女川2号機「正式合格」 東北地方の原発で初 規制委 審査書決定 県 住民説明会を検討

 東北電力女川原子力発電所2号機について、原子力規制委員会は26日、再稼働の前提となる国の新規制基準に適合していることを認める「審査書」を定例会合で決定した。新基準への合格は東北地方初となり、被災原発では茨城県東海村の日本原子力発電東海第二に次いで2例目。今後は規制委で工事計画と保安規定変更の認可申請審査が進められ、同社では来年度以降の安全対策工事完了を目指す。県は経済産業相の要請を受け、立地自治体の石巻市や女川町などとの協議や住民説明会を開いて声を聞く考え。【横井康彦】

 同社では、平成25年12月27日に2号機の再稼働に向けて国の原子力規制委へ原子炉設置変更許可申請書を提出。規制委は安全対策の基本方針・設計、国の新規制基準への適合の有無について、基準地震動や津波高など各種安全対策に必要な要素の議論を含め、これまで176回の会合を重ね、昨年11月27日に事実上の合格とする審査結果案をまとめた。

 26日にあった会合では、寄せられた約1千件の意見公募について各種対策で対応できることを確認し、委員の全会一致で審査書を決定。これを受け、原子力規制庁の田口達也安全規制管理官が同社の増子次郎副社長に審査結果を交付した。

 同社の原田宏哉社長は「再稼働に向けた一つの大きな節目を迎えた。
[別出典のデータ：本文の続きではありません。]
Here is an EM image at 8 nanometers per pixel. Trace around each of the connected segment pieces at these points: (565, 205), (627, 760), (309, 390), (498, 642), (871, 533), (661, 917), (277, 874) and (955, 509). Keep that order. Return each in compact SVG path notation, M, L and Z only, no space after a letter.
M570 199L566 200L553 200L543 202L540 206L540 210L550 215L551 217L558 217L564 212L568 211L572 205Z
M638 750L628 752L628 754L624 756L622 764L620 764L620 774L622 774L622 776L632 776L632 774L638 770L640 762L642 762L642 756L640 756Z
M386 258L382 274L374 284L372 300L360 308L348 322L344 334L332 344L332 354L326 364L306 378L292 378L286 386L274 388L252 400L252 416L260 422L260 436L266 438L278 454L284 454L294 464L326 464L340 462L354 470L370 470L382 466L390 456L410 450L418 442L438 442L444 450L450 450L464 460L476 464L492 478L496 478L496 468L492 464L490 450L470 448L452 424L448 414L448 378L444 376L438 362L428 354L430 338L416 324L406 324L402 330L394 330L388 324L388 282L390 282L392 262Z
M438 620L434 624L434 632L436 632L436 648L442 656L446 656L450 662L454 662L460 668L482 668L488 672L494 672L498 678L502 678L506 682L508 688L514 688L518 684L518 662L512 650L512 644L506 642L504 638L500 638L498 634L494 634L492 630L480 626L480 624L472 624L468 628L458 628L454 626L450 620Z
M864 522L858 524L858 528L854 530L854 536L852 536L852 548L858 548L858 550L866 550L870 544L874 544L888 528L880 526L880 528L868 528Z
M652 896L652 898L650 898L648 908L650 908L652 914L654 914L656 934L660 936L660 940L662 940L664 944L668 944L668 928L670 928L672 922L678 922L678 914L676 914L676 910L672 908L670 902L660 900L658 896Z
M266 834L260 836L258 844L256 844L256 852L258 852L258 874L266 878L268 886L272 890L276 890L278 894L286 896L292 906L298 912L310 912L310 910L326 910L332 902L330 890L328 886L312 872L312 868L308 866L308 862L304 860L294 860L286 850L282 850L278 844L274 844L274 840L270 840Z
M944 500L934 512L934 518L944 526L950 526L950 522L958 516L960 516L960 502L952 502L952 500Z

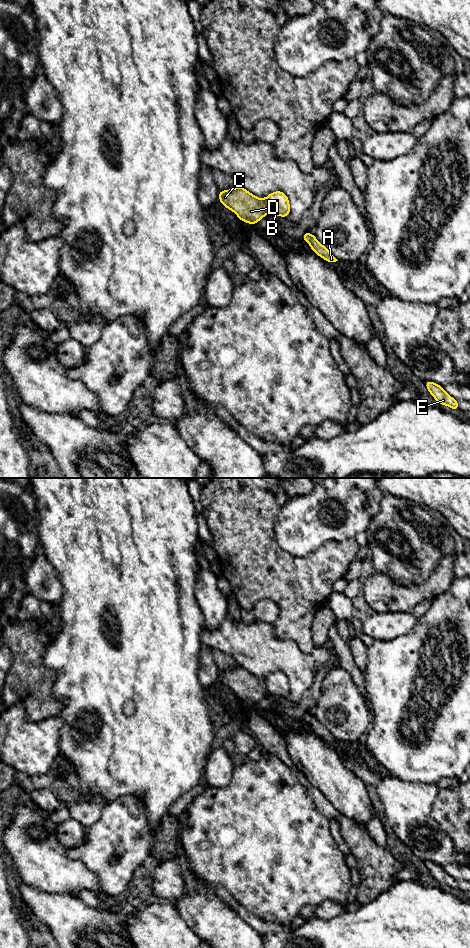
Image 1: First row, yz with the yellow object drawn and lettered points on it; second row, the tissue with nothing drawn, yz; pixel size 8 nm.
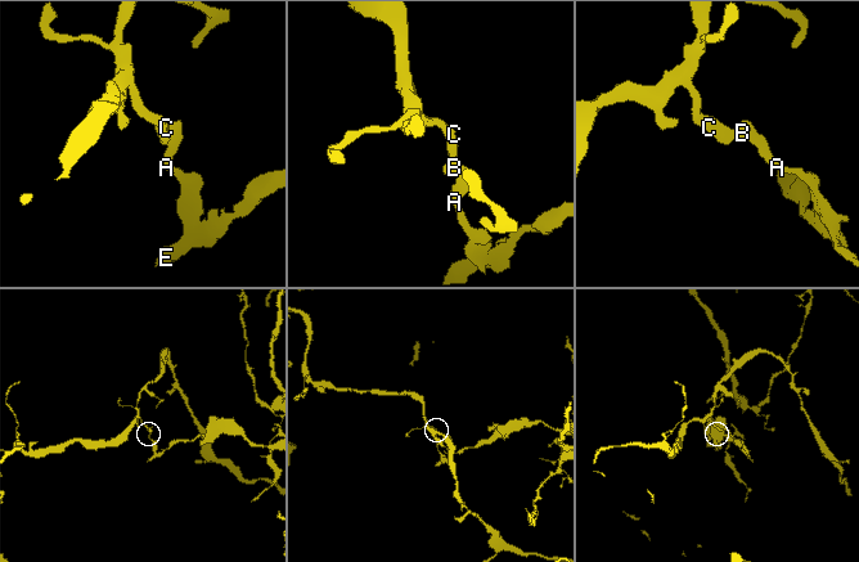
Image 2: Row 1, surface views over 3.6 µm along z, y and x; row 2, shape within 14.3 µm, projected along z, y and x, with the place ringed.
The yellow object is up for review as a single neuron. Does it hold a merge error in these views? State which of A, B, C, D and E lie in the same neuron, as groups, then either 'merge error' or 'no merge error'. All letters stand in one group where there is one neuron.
A B E / C D; merge error

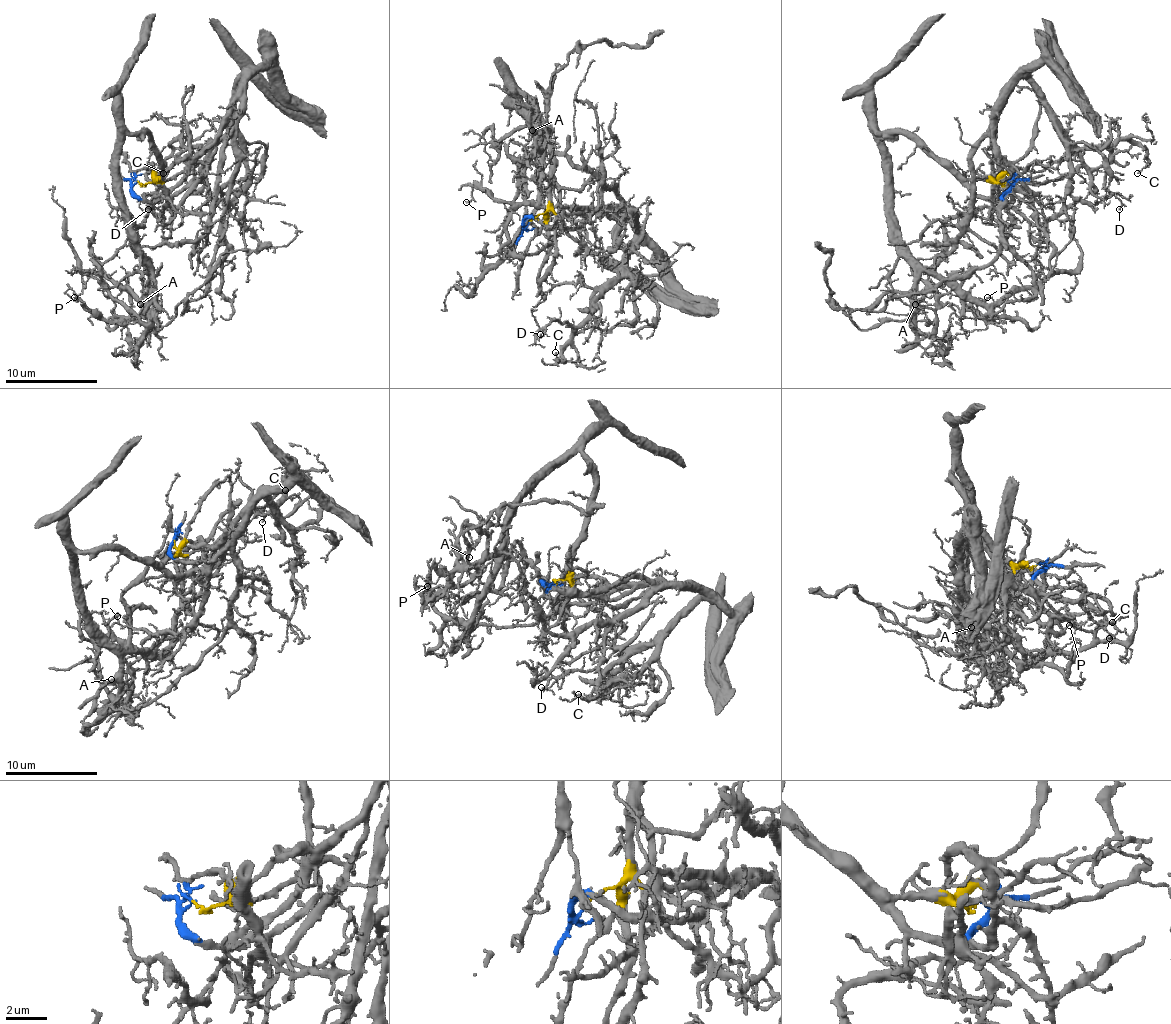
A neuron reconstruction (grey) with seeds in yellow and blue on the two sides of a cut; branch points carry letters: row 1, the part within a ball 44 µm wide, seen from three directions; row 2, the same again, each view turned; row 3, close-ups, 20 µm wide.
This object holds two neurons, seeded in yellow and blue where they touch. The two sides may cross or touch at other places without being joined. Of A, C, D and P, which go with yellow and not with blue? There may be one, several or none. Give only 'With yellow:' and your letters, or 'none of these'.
With yellow: A, P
新規制基準にとどまらず、より高いレベルでの安全確保に向けて最新の知見も取り入れながら、説明、運用面からさらなる安全性の向上に継続して取り組む」と談話を出した。

原発再稼働合格を報告(石巻市) (6)

若林所長が設置変更許可報告書を須田町長に手渡した

 その後、同社は安全協定に基づき、県と立地自治体の石巻市と女川町に経過を報告。女川町役場を訪れた若林利明発電所長は「ハード、ソフト面で安全性向上を目指す。地元理解が重要であり、丁寧な説明で住民理解を得たい」と語り、須田善明町長に報告書を手渡した。

女川原発2号機合格

今後の再稼働へ向けた考えも市長に伝えた

 規制委は今後、整備に関する詳細設計をまとめた「工事計画」、原発の運転や管理に関わる「保安規定変更」の認可申請審査を進めるが、認可にはいずれも一定期間を要する見通し。また、同社が取り組む各種安全対策工事は、来年度以降の完了を予定する。住民理解を広げるため、同社は安全対策を確認してもらう施設見学会や広報媒体を使った情報発信も行う。

 27日には経産省職員が県庁を訪れ、再稼働の地元同意を求める書状を村井嘉浩知事に届けた。地元同意の判断に向け、県は国から担当者を招いて住民説明会の実施を検討。石巻市や女川町のほか、原発30㌔圏内の周辺自治体の声も聞く。県議会は6月定例会で意見を集約。地元同意の判断時期に対し、村井知事は「いたずらに長引かせることなく、拙速と言われることのないようにする」と話していた。